Population Health—A Tool to Help Medical Home Teams Address Prevention


BACKGROUND: Assessing and addressing preventive screenings at every medical home visit is critical to ensuring highest quality care to patients. Ideally, accurate and up to date prevention screening data should be available to clinicians from AHLTA and this data should match that which is in the Military Health System Population Health Portal (MHSPHP). However this is not always the case, especially when care is provided downtown or in a VA facility. Patients also self report screenings that are not captured in the MHSPHP data. As a result, it is difficult to have one source that accurately reflects the patient’s true status of prevention screenings. Additionally, clinicians and leadership are frustrated that quality performance measures do not seem to fully reflect the care that they believe they provide.

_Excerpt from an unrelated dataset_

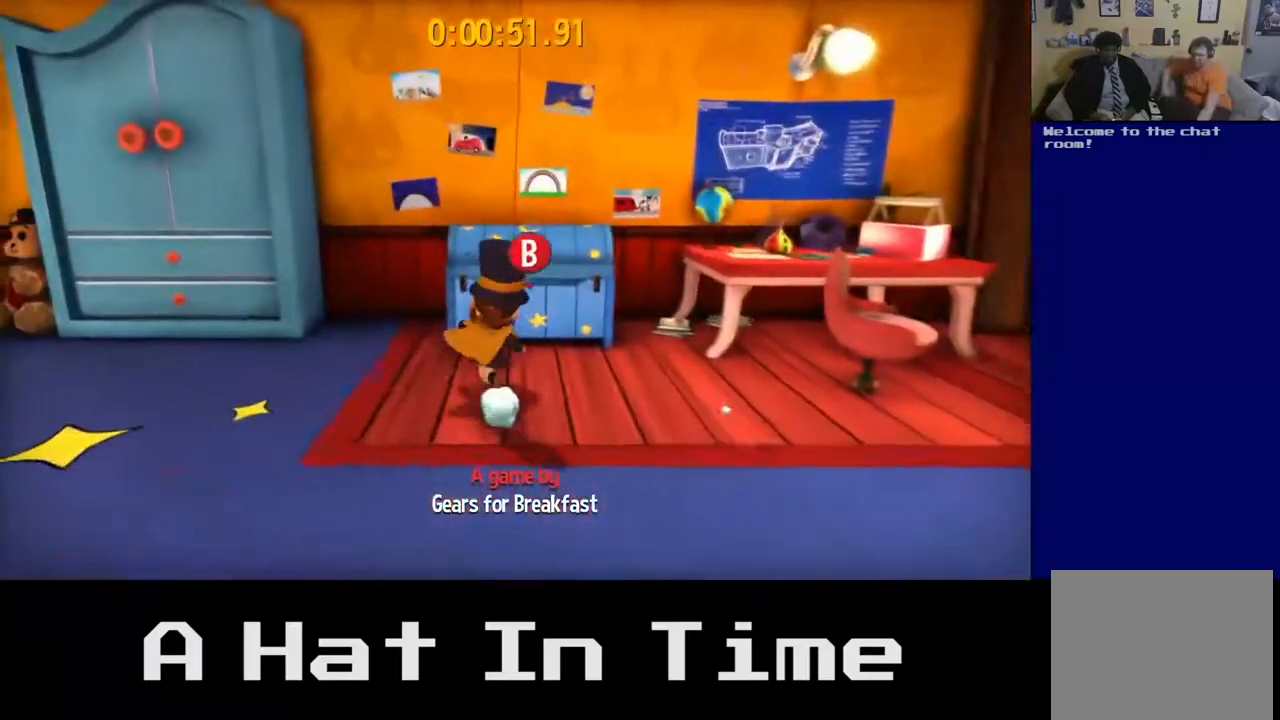
{"dt_ms": 500, "buttons": ["A"], "left_stick": "center", "right_stick": "center", "events": [[300, "left_stick", "right"], [333, "A", "down"], [500, "left_stick", "center"]]}
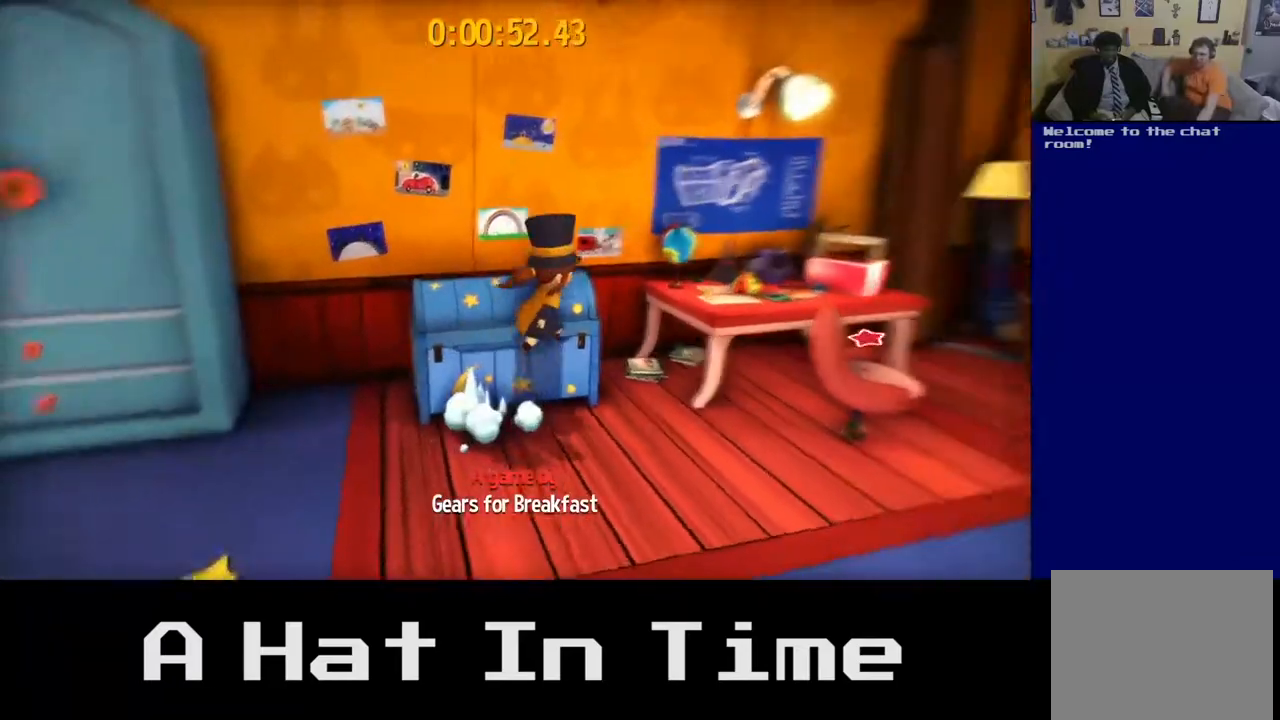
{"dt_ms": 500, "buttons": [], "left_stick": "down", "right_stick": "center", "events": [[17, "A", "up"], [333, "left_stick", "down"]]}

IDEA:This initiative provides a simple tool based on MHSPHP and ASIMS (AF Medical Readiness Portal) data to allow medical home staff members who are checking in patients to see the status of specific prevention screenings (PAP, mammogram, colonoscopy, diabetes labs, AND medical readiness items for active duty members) in one spot. We use a paper-based report but it could be web-based as long as it shows all patients with scheduled appointments on a specific day in one location and does not require individual patient look up. Patients who are not in a cohort requiring any of the covered screenings are not included on our sample sheet.

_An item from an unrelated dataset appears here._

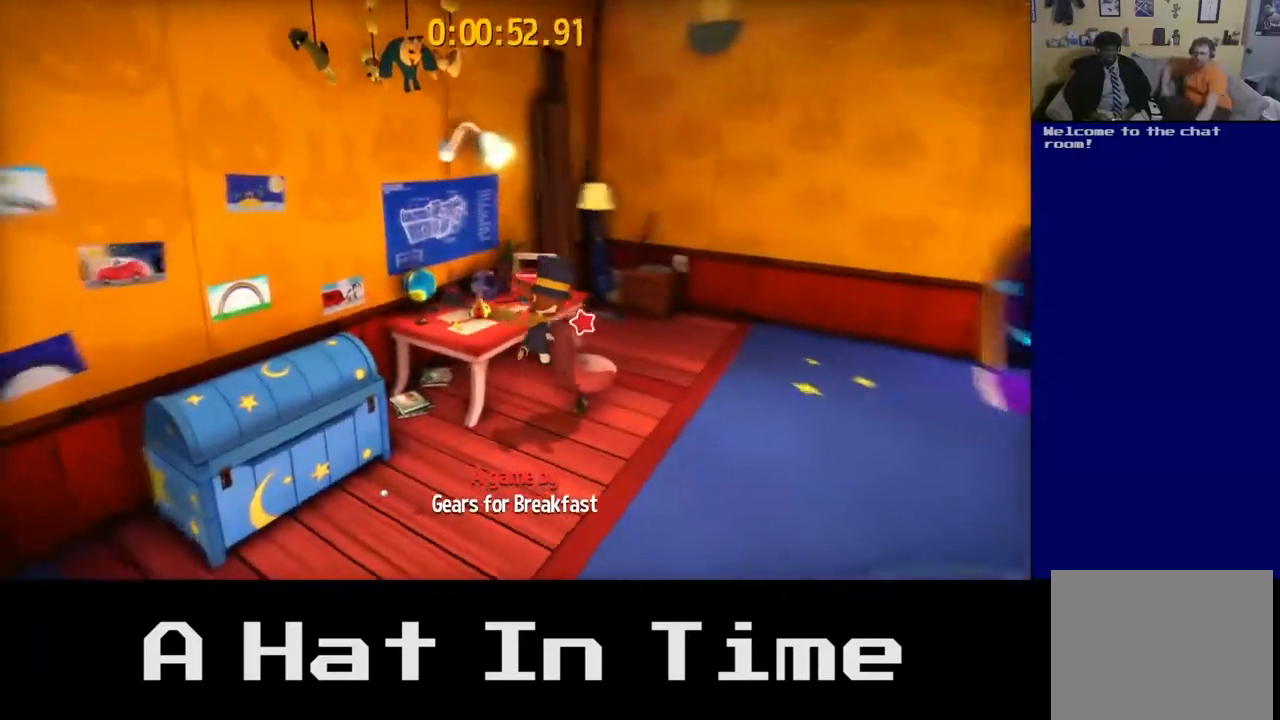
{"dt_ms": 500, "buttons": [], "left_stick": "up-right", "right_stick": "center", "events": [[17, "A", "down"], [50, "left_stick", "down-right"], [150, "A", "up"], [183, "left_stick", "right"], [317, "left_stick", "up-right"]]}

OUR USE OF TOOL: The screening data is transferred onto the TriServiceWorkFlow (TSWF) template in AHLTA and missing items are addressed during the visit. A standardized matrix of staff actions was developed, approved, and trained to Family Health Clinic staff. (e.g. A release of information request is completed to request copies of care accomplished downtown that is not already captured by the MHSPHP). Staff members annotate the actions they take on the paper copy and hand the sheet in to the Health Care Integrator (population health nurse) for review and tracking. When applicable (e.g. paper copies of downtown records received, patient refusals annotated in AHLTA, etc) the test is added in the MHSPHP or the patient is excluded from the MHSPHP. The result is that the prevention screening data is updated in the TSWF, prevention screening is addressed and communicated in a standardized way, and Medical Home metrics computed by the MHSPHP provide a more accurate picture of the quality care provided.